A portion of the proceeds from the sale of this book will be donated to the Vancouver Gospel Mission.
realisticman
4 years ago
Fess Up, man
After two NDP governments in Victoria and COPE in City Hall nothing changed, as Ann Livingston herself says. It's time for you lefties to step aside and vote for more police, for a change, and let someone else formulate policy that will help these wretched people and bring some sense to the centre of our city.
G West
4 years ago
Did you not see the title to my last post?
Where did you get the idea that I'm in bed with the NDP or COPE?
The fact is that the people with the power and influence (and the ones who pander and fawn over them) in this society - people like Gordon Campbell and Larry Campbell and Philip Owen and the business buddies who enable them don't WANT this problem solved. Not in their deepest souls – it’s necessary for to justify their social Darwinist philosophy that there be an ‘underclass’. Which is really strange because from a cost point of view more policing, welfare and prisons will always be more expensive than actually addressing the people as people and not problems: in excess of 2 dozen dead women, a horrendously expensive trial and the women are still dying and being victimized…And Philip Owen had the good sense to suggest they were on holiday!
Like always, you're much more interested in continuing along the same dead-end path that got us here.
More police will not solve this problem.
By the way, when you have a moment take a little time and read this:
http://www.edwardjayepstein.com/agency/prologue.htm
Police aren't the key to anything - police states are FASCIST states and that appears to be what you and Gordon Campbell and Stephen Harper really want to go R/Man.
Moreover, you say Socialists want to run peoples' lives.
Time and time again it comes down to that, doesn't it?
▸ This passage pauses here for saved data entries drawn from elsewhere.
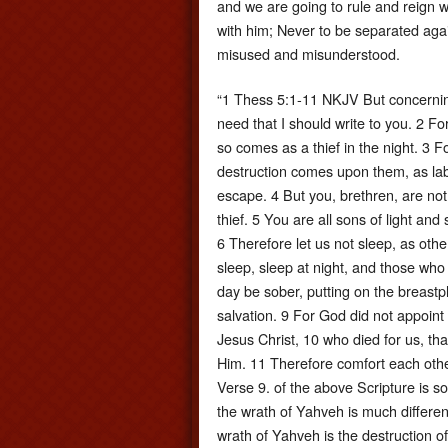
and we are going to rule and reign w
with him; Never to be separated again
misused and misunderstood.
“1 Thess 5:1-11 NKJV But concernin
need that I should write to you. 2 Fo
so comes as a thief in the night. 3 
destruction comes upon them, as la
escape. 4 But you, brethren, are not
thief. 5 You are all sons of light an
6 Therefore let us not sleep, as oth
sleep, sleep at night, and those who 
day be sober, putting on the breastpl
salvation. 9 For God did not appoint 
Jesus Christ, 10 who died for us, th
Him. 11 Therefore comfort each other
Verse 9. of the above Scripture is so
the wrath of Yahveh is much different 
wrath of Yahveh is the destruction o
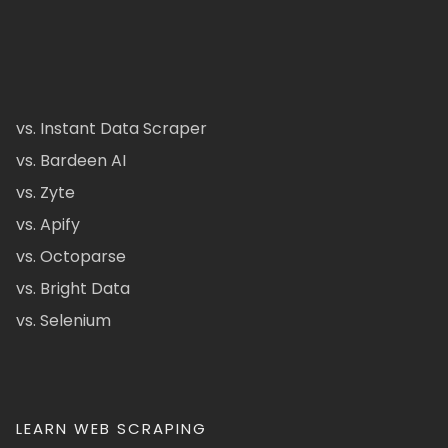
vs. Instant Data Scraper
vs. Bardeen AI
vs. Zyte
vs. Apify
vs. Octoparse
vs. Bright Data
vs. Selenium
LEARN WEB SCRAPING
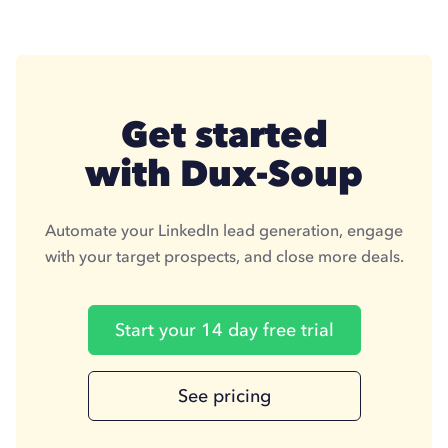
Get started
with Dux-Soup
Automate your LinkedIn lead generation, engage
with your target prospects, and close more deals.
Start your 14 day free trial
See pricing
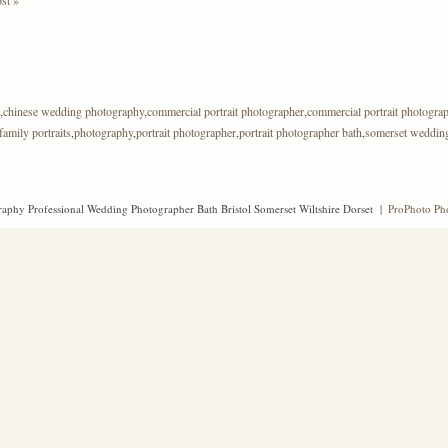
,
chinese wedding photography
,
commercial portrait photographer
,
commercial portrait photogra
family portraits
,
photography
,
portrait photographer
,
portrait photographer bath
,
somerset weddin
aphy Professional Wedding Photographer Bath Bristol Somerset Wiltshire Dorset
|
ProPhoto Ph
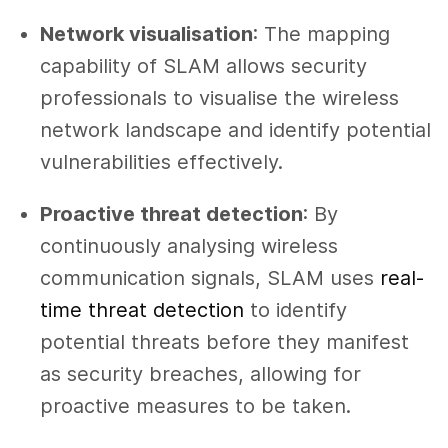
Network visualisation
: The mapping
capability of SLAM allows security
professionals to visualise the wireless
network landscape and identify potential
vulnerabilities effectively.
Proactive threat detection
: By
continuously analysing wireless
communication signals, SLAM uses
real-
time threat detection
to identify
potential threats before they manifest
as security breaches, allowing for
proactive measures to be taken.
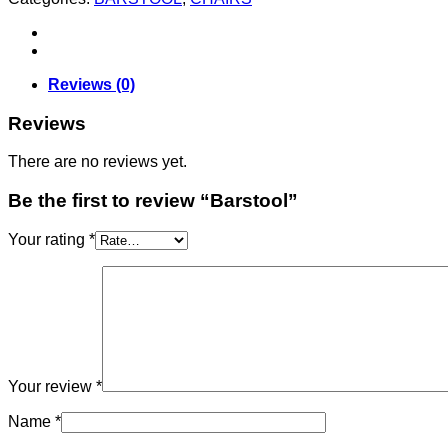
Reviews (0)
Reviews
There are no reviews yet.
Be the first to review “Barstool”
Your rating
*
Your review
*
Name
*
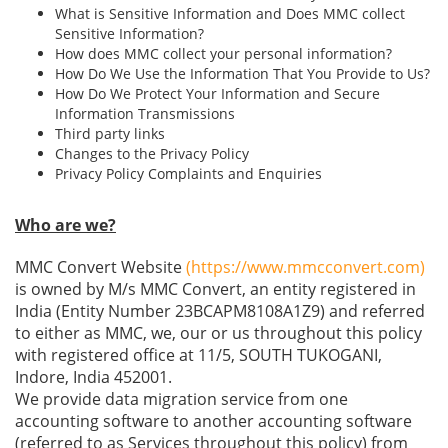
What is Sensitive Information and Does MMC collect
Sensitive Information?
How does MMC collect your personal information?
How Do We Use the Information That You Provide to Us?
How Do We Protect Your Information and Secure
Information Transmissions
Third party links
Changes to the Privacy Policy
Privacy Policy Complaints and Enquiries
Who are we?
MMC Convert Website
(https://www.mmcconvert.com)
is owned by M/s MMC Convert, an entity registered in
India (Entity Number 23BCAPM8108A1Z9) and referred
to either as MMC, we, our or us throughout this policy
with registered office at 11/5, SOUTH TUKOGANI,
Indore, India 452001.
We provide data migration service from one
accounting software to another accounting software
(referred to as Services throughout this policy) from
Why not spend a few weeks from 6am to 8am down at a local Soup Kitchen?...You won't find any boys and girls in blue with 9mm Glocks on their hips serving soup. In addition, it has to be a minimum of eight or ten weeks - the folks who work there are REALLY tired of the constant stream of naïve do-gooders who pop in full of enthusiasm one day and never darken the door again.
Those folks are like you - they believe in the QUICK FIX.